Robert Musil, O homem sem qualidades II, p. 289

sábado, 7 de janeiro de 2017

"Talvez todo o ser humano pensante - dizia para consigo, à laia de desculpa - tenha dentro de si essa ideia de ordem, tal como certos adultos usam por baixo da roupa a imagem do santinho que a mãe lhes pendurou ao pescoço em criança. E essa imagem de ordem, que ninguém ousa levar a sério, mas também não rejeita, não pode ser muito diferente do seguinte: numa das faces ostenta a representação vaga de uma nostalgia da lei de uma vida justa, severa e natural, que não permite excepções nem descarta objecções, libertadora como o êxtase e sóbria como a verdade; mas na outra face está representada a convicção de que os nossos próprios olhos nunca verão uma tal lei, os nossos pensamentos nunca a pensarão, que ela não será realizável pela mensagem ou a autoridade individual, mas apenas pelo esforço de todos, se não for mesmo uma pura quimera.
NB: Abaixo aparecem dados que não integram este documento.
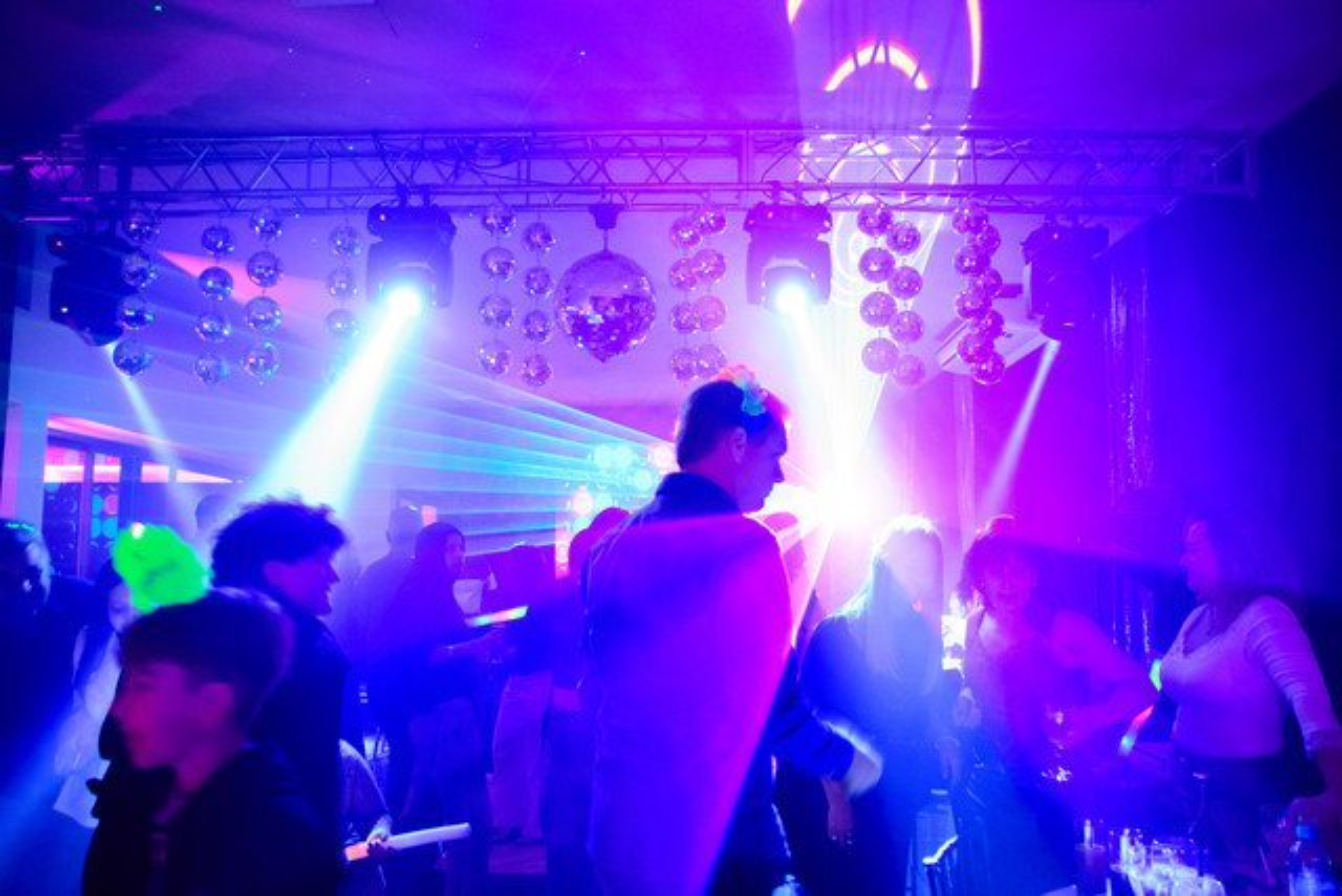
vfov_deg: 50.4
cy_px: 448
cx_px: 671
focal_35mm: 26
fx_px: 951
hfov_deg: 70.4
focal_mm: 17
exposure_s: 1/40
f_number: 2.8
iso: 3200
Ulrich hesitou um momento. Era sem dúvida um homem crente, mas sem acreditar em nada: nunca a sua grande dedicação à ciência conseguira fazê-lo esquecer que a beleza e a bondade dos homens vêm daquilo em que eles acreditam, e não daquilo que eles sabem. Mas a fé sempre esteve ligada ao saber, apesar de este ser imaginário, desde os primórdios da mágica descoberta da ciência. E essa antiga parte da ciência há muito que apodreceu, arrastando consigo a fé para a mesma decomposição: o que importa fazer hoje é reconstituir essa aliança. Naturalmente, não apenas levando a fé «às alturas da ciência», mas permitindo que ela voe a partir dessas alturas. É preciso praticar de novo a arte da elevação acima do saber. E como isto não é tarefa para um indivíduo sozinho, todos teriam de orientar para aí o espírito, esteja ele onde estiver. E quando Ulrich, nesse momento, pensava num plano para décadas, séculos ou milénios, que a humanidade imporia a si mesma para orientar os seus esforços no sentido de um objectivo que ainda não pode conhecer, não precisava de se interrogar muito para saber que desde sempre tinha imaginado isso, sob os mais diversos nomes, como a autêntica vida experimental. De facto, a palavra fé significava para ele não aquela raquítica vontade de saber, a ignorância crédula que em geral se associa a ela, mas, pelo contrário, um saber de intuição, qualquer coisa que não é nem saber nem ilusão, que não é fé, mas sim aquela «outra coisa» que escapa precisamente a esses conceitos."